WHAT IS BEING ASKED
The following data needs to be repeated exactly, with all images excluded.
*** INPUT DATA ***
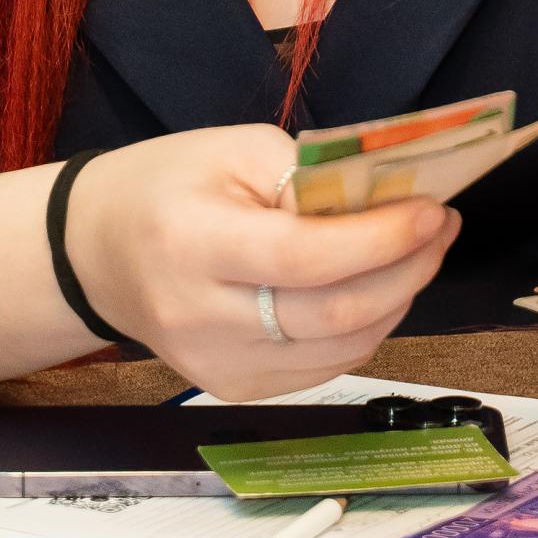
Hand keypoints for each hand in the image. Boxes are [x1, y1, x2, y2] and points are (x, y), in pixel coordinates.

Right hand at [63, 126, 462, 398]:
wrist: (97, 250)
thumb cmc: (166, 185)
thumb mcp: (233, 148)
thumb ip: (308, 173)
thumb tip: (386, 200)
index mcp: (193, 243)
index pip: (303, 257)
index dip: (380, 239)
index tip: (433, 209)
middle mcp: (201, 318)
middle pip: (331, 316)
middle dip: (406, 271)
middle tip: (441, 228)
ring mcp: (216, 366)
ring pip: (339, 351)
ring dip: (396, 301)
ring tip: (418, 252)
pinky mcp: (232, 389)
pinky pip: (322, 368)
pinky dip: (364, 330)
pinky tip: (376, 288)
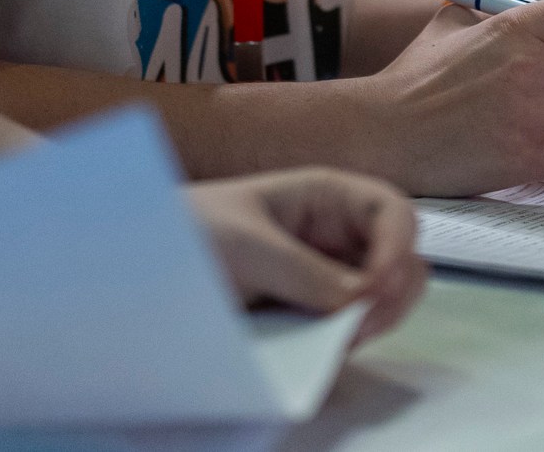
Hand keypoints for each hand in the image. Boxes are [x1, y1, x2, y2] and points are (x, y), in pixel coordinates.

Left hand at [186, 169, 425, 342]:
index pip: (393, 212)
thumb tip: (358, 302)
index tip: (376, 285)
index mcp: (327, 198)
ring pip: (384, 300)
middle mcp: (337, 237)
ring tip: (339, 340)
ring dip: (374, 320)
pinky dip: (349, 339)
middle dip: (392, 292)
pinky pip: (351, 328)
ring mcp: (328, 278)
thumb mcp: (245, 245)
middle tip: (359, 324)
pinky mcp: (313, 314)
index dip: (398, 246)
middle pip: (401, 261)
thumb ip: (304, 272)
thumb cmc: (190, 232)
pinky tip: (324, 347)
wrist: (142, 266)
*** End of INPUT DATA ***
ANSWER TO THE PROBLEM
Hand keypoints for each hand in the image. Boxes are [x1, y1, x2, y2] and points are (x, y), in pixel coordinates.

Right hand at [63, 126, 462, 398]:
wrist: (97, 250)
thumb cmc: (166, 185)
thumb mcp: (233, 148)
thumb ip: (308, 173)
thumb tip: (386, 200)
index mcp: (193, 243)
index pip: (303, 257)
index dip: (380, 239)
index tip: (433, 209)
middle mcp: (201, 318)
middle pip: (331, 316)
middle dip: (406, 271)
middle tip: (441, 228)
ring mcp: (216, 366)
ring pip: (339, 351)
ring dip: (396, 301)
ring tip: (418, 252)
pinky mcp: (232, 389)
pinky pip: (322, 368)
pinky dip: (364, 330)
pinky tip: (376, 288)
Hand keypoints for each hand in the image. Boxes are [x1, y1, x2, y2] and points are (x, y), in pixel coordinates.

Left hand at [186, 169, 425, 342]:
index pip: (393, 212)
thumb tip: (358, 302)
index tip: (376, 285)
index mcp: (327, 198)
ring pip: (384, 300)
middle mcp: (337, 237)
ring tip: (339, 340)
ring dip: (374, 320)
pinky dip: (349, 339)
middle dip: (392, 292)
pinky pip: (351, 328)
ring mcp: (328, 278)
thumb mcp: (245, 245)
middle tip: (359, 324)
pinky mcp: (313, 314)
index dip: (398, 246)
middle pip: (401, 261)
thumb ip: (304, 272)
thumb cmc: (190, 232)
pinky tip: (324, 347)
wrist: (142, 266)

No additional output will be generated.